Völkerverständigung im Kreis Böblingen Begegnungen, die bereichern
Gemeinsames Fastenbrechen und eine mögliche Partnerstadt in der Türkei festigen Bande zwischen den Kulturen – und sind eine Bereicherung.
Gemeinsames Fastenbrechen und eine mögliche Partnerstadt in der Türkei festigen Bande zwischen den Kulturen – und sind eine Bereicherung.
Sindelfingen schickt sich an, seinen Kreis der Partnerstädte in Richtung Kleinasien zu erweitern: Eine elfköpfige Delegation reiste für zwei Tage in die türkische Küstenregion Muğla, um erste offizielle Bande der Freundschaft zu knüpfen. Aus Beobachtungen vor Ort lässt sich schließen: Das hat geklappt. Der Besuch aus Deutschland wurde mit offenen Armen empfangen. Das aber nicht aus rein wirtschaftlichen oder gar finanziellen Überlegungen. Die Offiziellen auf türkischer Seite betonen, es gehe ihnen vor allem um Annäherung.
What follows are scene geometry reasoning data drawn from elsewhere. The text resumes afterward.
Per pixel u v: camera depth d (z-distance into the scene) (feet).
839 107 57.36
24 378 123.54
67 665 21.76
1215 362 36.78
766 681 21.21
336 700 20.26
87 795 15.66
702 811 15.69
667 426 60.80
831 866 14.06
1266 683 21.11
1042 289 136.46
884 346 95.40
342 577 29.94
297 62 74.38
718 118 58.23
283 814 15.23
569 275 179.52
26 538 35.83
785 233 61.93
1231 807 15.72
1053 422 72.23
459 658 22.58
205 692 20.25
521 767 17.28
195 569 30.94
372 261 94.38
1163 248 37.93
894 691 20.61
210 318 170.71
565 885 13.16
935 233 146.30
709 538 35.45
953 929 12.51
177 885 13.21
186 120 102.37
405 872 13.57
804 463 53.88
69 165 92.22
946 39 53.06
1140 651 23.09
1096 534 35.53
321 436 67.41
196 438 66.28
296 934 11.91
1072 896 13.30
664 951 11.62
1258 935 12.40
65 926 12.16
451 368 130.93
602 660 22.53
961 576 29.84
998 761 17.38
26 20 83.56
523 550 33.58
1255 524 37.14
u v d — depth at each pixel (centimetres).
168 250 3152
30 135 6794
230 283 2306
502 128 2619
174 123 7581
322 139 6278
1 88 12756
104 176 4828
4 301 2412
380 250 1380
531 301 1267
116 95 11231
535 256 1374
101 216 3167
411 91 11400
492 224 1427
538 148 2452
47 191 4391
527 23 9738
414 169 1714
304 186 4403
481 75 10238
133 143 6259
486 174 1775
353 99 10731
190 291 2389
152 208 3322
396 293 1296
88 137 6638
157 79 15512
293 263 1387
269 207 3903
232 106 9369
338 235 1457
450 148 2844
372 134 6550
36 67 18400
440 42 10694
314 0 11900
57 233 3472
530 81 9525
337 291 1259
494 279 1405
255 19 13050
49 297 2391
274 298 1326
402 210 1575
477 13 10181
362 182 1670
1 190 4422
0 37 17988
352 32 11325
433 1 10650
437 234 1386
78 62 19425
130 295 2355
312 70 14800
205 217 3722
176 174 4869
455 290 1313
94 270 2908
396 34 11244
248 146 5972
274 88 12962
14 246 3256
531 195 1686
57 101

Eine erfreuliche Avance.
Denn beim genauen Hinsehen wird deutlich, dass eine engere Verbindung in die Türkei für Sindelfingen längst überfällig ist. Der Anteil der Menschen mit Migrationshintergrund liegt in der Daimler-Stadt bei über 50 Prozent. Die Türkischstämmigen bilden darin mit Abstand die größte Gruppe: über 6000 Menschen in der Stadt haben einen türkischen Hintergrund. Sie bilden einen festen Bestandteil der Stadtgesellschaft. Eine türkische Partnerstadt gäbe dem einen offiziellen Rahmen, wäre ein wichtiges Signal.
Die Partnerschaft würde darüber hinaus die demokratischen und pro-westlichen Kräfte in Muğla stärken. In Person: der Oberbürgermeister der Großstadtgemeinde Ahmet Aras sowie die Bürgermeisterin von Muğla-Mentese, Gonca Köksal. Sie beide stehen exemplarisch für den Politikwechsel in dem Land, der sich nach über 20 Jahren Erdoğan-Regentschaft abzeichnet. Zwar erst auf lokaler Ebene, aber immerhin: Bei den Präsidentschaftswahlen 2024 ging auch die kulturelle Hauptstadt Istanbul an die Sozialdemokraten von der Cumhuriyet Halk Partisi (CHP), der größten Oppositionspartei. Eine Schmach für den zunehmend autoritär regierenden Präsidenten. Unter ihm fährt die Türkei in zunehmend problematisches Fahrwasser: Eine harsch eingeschränkte Pressefreiheit paart sich mit horrenden Inflationsraten von über 20 Prozent.
Die klare Öffnung nach Europa, die Muğlas Oberbürgermeister Ahmet Aras am letzten Abend in den Satz „Europa ist hier“ goss, ist eine ausgestreckte Hand nach Sindelfingen. Sie sollte ergriffen werden in Form einer wohlwollenden Entscheidung im Sindelfinger Gemeinderat. Denn eine andere Städtepartnerschaft hat sich merklich abgekühlt. Im ungarischen Györ spielt Sindelfingen hinter Erfurt, Ingolstadt und Pforzheim nur noch die vierte Geige. Ein frischer Wind aus der Ägäis täte also gut. Auch wenn die Anreise beschwerlicher sein mag als nach Corbeil-Essonnes oder Sondrio.
Die Hand reichen sich Christen und Muslime mittlerweile immer häufiger auch bei der gemeinsamen Tradition des Fastens beziehungsweise des Ramadans. Die Phase des Verzichts fällt in diesem Jahr auf die Zeit zwischen dem 1. und 30. März. Nach Sonnenuntergang darf und soll aber zugegriffen werden, und dies gemeinsam mit anderen Glaubensrichtungen zu tun und sich zu öffnen, ist eine schöne Geste und ein wichtiger Beitrag zur Integration. Sie findet nun schon zum dritten Mal im katholischen Gemeindezentrum St. Bonifatius in Böblingen statt.
Eine muslimische Tradition wird also unter dem Kruzifix zelebriert: Mehr religiöse Grenzüberschreitung geht kaum. Dass sie seit Jahren ohne Nebengeräusche möglich ist und immer mehr Anhänger findet, ist den Machern um Andreas Senn vom interreligiösen Projekt „Dem Himmel nah“ und Oktay Keskin vom Verein „Vision für ein besseres Miteinander“ zu verdanken. Gerade in der aktuellen Weltlage ist ein Austausch wie dieser wichtiger denn je.
In Zeiten, in denen rechtspopulistische Kräfte im Aufwind sind – national wie international – gibt es auf lokaler Ebene also ganz andere, die Völker verbindende Entwicklungen. Das lässt hoffen.